REQUIRED ACTION 1: In the rows, from their start through the line containing "HasTrustedShopper returns a", change every "PaymentDonationRequest" to "DonationRequest" and leave everything else the same.
REQUIRED ACTION 2: Carry on the abstract about how Polynesian and Fijian-Indian youth negotiated racialization, picking up right after its final sentence.

SELECTED PASSAGE:
·····
Fri, April 12, 9:35 to 11:05am, Pennsylvania Convention Center, Floor: Level 100, Room 110B

Abstract

Purpose

This linguistic anthropological paper examines how Polynesian (i.e., "Poly"; from the Samoan and Tongan archipelagos) and Fijian-Indian diasporic youth negotiated racialization within a predominantly Black, Latinx, and Polynesian working-class community in the California Bay Area.

Theoretical Framework

The racialized rendering of Polynesian and Fijian-Indian youth in this study is intimately tied to what the author has referred to as an orbiting, modernist White supremacist “ideology of oppressionlessness.” While this ideology has been more popularly rendered through the lens of White supremacy as the “model minority myth” (Reyes, 2009), this paper deliberately names “oppressionlessness” to call attention to the purpose of the ideology: to leverage racialized populations, like “Asians” and “Pacific Islanders,” to rationalize and legitimize the White supremacist order.

Methods and Data Sources

This paper emerges from over 1,000 hours of critical feminist and ethnographic research over 8 years in the space-time of the 2010s to early 2020s in the California Bay Area (“Bay Grove”). The primary site was an after-school space (“Critical Feminisms Club”) within a public charter high school (“Bay Grove High School”).
·····
RECORDS PROVIDED:
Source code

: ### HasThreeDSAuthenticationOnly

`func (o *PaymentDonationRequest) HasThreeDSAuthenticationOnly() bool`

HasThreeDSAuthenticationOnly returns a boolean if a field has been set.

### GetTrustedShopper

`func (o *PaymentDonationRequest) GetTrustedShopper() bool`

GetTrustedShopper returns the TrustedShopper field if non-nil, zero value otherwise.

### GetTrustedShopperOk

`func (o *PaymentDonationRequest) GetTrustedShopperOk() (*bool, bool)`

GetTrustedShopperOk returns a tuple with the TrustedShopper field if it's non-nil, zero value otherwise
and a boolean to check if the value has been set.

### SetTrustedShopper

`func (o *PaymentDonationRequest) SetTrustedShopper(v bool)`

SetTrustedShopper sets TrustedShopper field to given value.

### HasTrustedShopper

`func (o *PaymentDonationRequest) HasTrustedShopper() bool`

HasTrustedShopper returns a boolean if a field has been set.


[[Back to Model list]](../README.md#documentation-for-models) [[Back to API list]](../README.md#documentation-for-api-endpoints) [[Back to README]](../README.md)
·····
ANSWER SPACE 1:
Source code

: ### HasThreeDSAuthenticationOnly

`func (o *DonationRequest) HasThreeDSAuthenticationOnly() bool`

HasThreeDSAuthenticationOnly returns a boolean if a field has been set.

### GetTrustedShopper

`func (o *DonationRequest) GetTrustedShopper() bool`

GetTrustedShopper returns the TrustedShopper field if non-nil, zero value otherwise.

### GetTrustedShopperOk

`func (o *DonationRequest) GetTrustedShopperOk() (*bool, bool)`

GetTrustedShopperOk returns a tuple with the TrustedShopper field if it's non-nil, zero value otherwise
and a boolean to check if the value has been set.

### SetTrustedShopper

`func (o *DonationRequest) SetTrustedShopper(v bool)`

SetTrustedShopper sets TrustedShopper field to given value.

### HasTrustedShopper

`func (o *DonationRequest) HasTrustedShopper() bool`

HasTrustedShopper returns a boolean if a field has been set.

ANSWER SPACE 2:
The author is a 3rd generation Cantonese diasporic subject, raciogendered as an Asian cishet male, who grew up within predominantly Latinx working-class communities. This paper reflects anti-colonial self-study, and the author’s subsequent alignment with an intergenerational movement of scholars who have denaturalized colonial practices of studying racialization (Rosa, 2019; Reyes & Lo, 2009).

Findings

An ideology of oppressionlessness reinforced the racial underdetermination of Polynesian youth as “Black,” in contrast to local colonial authorities (e.g., police) who increasingly racially (re)constituted and overdetermined Polynesian youth as “Poly” (i.e., Polynesian). The racial and linguistic production of the category of “Poly” progressed as authorities saw the need to engage in population management of a large Polynesian diaspora that refused and challenged the normative positioning of “APIs” as being in ontological opposition to Blackness, Latinidad, and Indigeneity. Likewise, an ideology of oppressionlessness functioned to ontologically erase Fijian-Indian diasporic youth, a racialized condition that was made possible by their relatively small numbers within the community. Fijian-Indian youth were able to be erased in a manner that served to solidify the White supremacist order, which required “Asians,” and specifically “South Asians,” to be racially prone to social, cultural, and economic success.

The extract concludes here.